IN SILICO STUDIES FOR ANTI-BREAST CANCER ACMELLA OLERACEA (L.) FLOWERS

Abstract

The study of the efficacy of Acmella oleracea (L.) flowers on breast cancer is still in its early stages. The molecular interaction mechanisms underlying Acmella oleracea's anti-breast cancer activity will be elucidated using in-silico analysis. For this study, seventeen bioactive compounds were used: spilanthol, alpha- and beta-amyrin ester, stigmasterol, beta-sitosterol, alpha-1-sitosterol, 3-acetylaleuritic acid, scopoletin, vanillic acid, trans-ferulic, (72,9E)-2-oxo-undeca-7,9-dienyl 3-methylbut-2-enoate, beta-caryophyllene, beta-pinene, myrcene, caryophyllene oxide, and limone Canonical smiles were obtained from PubChem and inserted into the PASS server to determine biological activity. Several compounds were docked with protein targets, such as ESR1, MAP2K2, and PGR. We used Pyrx 0.8 software for anchoring molecular interaction and Discovery Studio software to visualize the complex binding.
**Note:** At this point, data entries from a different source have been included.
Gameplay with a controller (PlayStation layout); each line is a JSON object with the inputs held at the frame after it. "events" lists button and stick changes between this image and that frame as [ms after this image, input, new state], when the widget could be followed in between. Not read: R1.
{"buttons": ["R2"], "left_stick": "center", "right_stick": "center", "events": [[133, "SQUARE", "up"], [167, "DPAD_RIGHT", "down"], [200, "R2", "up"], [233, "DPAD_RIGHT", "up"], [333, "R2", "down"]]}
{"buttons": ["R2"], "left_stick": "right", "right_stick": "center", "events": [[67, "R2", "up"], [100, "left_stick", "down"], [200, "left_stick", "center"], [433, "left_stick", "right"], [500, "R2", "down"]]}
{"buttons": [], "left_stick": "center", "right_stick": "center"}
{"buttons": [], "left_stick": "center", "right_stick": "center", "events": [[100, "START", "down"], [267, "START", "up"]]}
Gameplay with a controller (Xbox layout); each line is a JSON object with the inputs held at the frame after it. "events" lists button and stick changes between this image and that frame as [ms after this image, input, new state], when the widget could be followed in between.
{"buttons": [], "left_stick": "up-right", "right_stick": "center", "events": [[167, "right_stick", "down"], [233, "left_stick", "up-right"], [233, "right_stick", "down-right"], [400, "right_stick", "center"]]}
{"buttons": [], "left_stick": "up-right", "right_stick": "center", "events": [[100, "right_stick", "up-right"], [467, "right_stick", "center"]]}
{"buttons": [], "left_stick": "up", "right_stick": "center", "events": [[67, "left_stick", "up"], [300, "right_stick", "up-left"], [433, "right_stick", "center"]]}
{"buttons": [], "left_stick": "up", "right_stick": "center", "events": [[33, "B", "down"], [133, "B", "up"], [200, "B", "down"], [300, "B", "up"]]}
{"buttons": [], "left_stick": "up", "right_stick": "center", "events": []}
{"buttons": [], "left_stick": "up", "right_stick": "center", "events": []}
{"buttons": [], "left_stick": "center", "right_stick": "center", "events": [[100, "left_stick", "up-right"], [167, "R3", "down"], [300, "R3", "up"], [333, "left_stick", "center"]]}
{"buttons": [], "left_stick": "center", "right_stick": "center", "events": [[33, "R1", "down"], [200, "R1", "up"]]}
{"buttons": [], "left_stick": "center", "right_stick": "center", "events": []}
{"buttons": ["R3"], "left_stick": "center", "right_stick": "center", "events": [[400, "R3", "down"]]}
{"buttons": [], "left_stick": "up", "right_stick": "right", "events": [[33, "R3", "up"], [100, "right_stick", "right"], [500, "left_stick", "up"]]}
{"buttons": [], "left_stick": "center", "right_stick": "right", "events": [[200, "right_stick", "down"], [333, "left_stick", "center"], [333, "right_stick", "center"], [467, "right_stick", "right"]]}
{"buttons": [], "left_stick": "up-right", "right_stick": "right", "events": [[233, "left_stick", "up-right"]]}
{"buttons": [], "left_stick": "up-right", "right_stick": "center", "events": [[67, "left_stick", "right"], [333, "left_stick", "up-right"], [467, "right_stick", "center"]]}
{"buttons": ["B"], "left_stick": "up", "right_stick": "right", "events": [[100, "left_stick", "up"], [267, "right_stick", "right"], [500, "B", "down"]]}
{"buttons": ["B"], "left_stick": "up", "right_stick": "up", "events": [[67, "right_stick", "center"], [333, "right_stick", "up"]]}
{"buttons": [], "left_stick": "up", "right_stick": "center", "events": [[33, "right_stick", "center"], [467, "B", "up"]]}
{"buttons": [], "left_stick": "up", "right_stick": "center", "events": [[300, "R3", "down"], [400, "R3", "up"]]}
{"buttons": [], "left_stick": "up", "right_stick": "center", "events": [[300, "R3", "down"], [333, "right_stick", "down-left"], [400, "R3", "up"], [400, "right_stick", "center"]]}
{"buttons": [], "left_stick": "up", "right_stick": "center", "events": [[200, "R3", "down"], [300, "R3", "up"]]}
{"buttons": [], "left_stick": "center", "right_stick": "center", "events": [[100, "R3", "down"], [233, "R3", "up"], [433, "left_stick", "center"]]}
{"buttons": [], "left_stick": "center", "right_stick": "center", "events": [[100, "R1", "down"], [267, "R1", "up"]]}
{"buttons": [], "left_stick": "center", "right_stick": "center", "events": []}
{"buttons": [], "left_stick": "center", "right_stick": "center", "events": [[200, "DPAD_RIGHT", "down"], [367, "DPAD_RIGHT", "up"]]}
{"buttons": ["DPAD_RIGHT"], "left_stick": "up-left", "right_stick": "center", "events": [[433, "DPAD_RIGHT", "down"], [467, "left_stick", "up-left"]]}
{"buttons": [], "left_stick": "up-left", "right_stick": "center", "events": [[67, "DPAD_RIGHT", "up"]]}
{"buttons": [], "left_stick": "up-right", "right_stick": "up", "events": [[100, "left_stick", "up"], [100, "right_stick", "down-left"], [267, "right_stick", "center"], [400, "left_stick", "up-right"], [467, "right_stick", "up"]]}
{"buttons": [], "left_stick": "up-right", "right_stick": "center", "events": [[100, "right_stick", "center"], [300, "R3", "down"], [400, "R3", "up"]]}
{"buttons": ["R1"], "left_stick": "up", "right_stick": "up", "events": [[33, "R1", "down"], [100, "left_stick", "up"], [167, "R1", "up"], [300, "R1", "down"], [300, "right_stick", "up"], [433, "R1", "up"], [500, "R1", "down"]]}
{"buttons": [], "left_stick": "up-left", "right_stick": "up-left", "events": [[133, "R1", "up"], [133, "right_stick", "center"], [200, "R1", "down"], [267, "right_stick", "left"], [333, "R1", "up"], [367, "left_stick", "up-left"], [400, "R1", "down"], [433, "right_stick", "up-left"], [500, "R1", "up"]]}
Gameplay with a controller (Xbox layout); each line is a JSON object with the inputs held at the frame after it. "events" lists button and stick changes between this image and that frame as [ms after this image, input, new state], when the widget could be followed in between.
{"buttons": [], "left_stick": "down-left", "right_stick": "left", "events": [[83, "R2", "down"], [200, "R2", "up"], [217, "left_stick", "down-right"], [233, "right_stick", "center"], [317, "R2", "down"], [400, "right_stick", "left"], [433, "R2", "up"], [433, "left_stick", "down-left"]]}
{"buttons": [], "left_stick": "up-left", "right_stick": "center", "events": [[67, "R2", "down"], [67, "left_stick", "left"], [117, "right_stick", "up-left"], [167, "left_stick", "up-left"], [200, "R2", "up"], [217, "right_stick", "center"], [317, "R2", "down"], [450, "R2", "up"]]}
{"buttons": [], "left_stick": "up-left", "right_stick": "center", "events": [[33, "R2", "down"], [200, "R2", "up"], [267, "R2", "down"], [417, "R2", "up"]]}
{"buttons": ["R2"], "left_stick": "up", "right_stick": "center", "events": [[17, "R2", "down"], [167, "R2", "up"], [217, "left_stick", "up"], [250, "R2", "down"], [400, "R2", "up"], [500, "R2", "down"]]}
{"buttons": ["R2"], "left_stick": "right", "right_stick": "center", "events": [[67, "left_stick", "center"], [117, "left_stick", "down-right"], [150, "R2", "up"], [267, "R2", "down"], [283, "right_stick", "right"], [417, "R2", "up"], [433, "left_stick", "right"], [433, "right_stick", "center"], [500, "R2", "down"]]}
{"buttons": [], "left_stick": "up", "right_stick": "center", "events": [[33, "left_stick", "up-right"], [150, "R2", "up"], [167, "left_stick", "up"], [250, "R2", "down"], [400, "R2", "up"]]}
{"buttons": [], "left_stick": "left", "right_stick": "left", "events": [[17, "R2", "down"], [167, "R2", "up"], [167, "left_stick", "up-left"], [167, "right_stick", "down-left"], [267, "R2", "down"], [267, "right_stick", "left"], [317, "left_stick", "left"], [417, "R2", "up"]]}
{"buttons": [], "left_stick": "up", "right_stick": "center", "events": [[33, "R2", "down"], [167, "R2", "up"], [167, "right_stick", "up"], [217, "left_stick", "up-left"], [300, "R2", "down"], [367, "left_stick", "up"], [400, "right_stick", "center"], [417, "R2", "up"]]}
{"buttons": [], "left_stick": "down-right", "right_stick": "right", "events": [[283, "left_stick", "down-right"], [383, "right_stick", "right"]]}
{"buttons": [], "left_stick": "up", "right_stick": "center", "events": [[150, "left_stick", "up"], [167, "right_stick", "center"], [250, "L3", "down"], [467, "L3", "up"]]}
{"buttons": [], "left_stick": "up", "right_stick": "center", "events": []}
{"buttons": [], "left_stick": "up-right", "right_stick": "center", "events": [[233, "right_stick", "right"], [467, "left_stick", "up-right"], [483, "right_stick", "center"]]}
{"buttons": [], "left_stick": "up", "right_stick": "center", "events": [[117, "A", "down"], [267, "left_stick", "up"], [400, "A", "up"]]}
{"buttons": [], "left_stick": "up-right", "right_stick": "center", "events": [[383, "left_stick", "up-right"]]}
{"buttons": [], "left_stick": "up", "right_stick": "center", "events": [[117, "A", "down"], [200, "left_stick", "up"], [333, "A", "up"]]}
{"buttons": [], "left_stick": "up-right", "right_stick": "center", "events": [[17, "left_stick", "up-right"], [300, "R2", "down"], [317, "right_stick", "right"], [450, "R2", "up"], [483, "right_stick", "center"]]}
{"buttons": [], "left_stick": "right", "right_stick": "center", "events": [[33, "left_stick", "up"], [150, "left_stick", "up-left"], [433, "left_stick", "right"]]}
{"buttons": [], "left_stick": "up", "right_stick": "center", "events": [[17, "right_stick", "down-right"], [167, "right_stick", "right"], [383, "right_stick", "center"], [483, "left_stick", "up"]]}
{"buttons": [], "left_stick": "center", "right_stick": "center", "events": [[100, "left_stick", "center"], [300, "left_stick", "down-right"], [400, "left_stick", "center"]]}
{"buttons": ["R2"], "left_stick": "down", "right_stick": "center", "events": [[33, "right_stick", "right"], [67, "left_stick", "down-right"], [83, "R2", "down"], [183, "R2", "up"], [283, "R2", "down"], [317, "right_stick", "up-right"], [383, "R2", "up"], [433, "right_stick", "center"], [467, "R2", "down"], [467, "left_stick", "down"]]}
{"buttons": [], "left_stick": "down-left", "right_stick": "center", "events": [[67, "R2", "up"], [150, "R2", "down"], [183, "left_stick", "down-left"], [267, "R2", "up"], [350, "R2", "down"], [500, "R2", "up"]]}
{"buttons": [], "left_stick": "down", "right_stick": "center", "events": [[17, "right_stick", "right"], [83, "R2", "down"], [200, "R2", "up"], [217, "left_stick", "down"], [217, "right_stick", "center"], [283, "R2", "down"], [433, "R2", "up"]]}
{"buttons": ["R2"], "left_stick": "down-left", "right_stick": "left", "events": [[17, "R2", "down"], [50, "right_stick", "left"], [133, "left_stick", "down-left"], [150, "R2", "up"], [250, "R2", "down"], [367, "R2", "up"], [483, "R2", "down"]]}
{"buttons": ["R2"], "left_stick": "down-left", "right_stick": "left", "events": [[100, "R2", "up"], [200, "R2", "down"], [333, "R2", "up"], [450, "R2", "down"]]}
In terms of Antineoplastic, apoptosis agonist, caspase-3, caspase-8 stimulant, ovulation inhibitor, steroid synthesis inhibitor, and TP53 expression enhancer, all the compounds tested positive for anticancer activity. According to Swiss ADME and protox analysis, Acmella oleracea flowers have the potential to modulate apoptosis and cell growth. More research is required to confirm the role of Acmella oleracea bioactive compounds in developing target cancers. The study reveals that Acmella oleracea has numerous bioactive chemicals advantageous for cancer therapy by inducing apoptosis through interaction with ESR1, MAPK2, and PGR protein.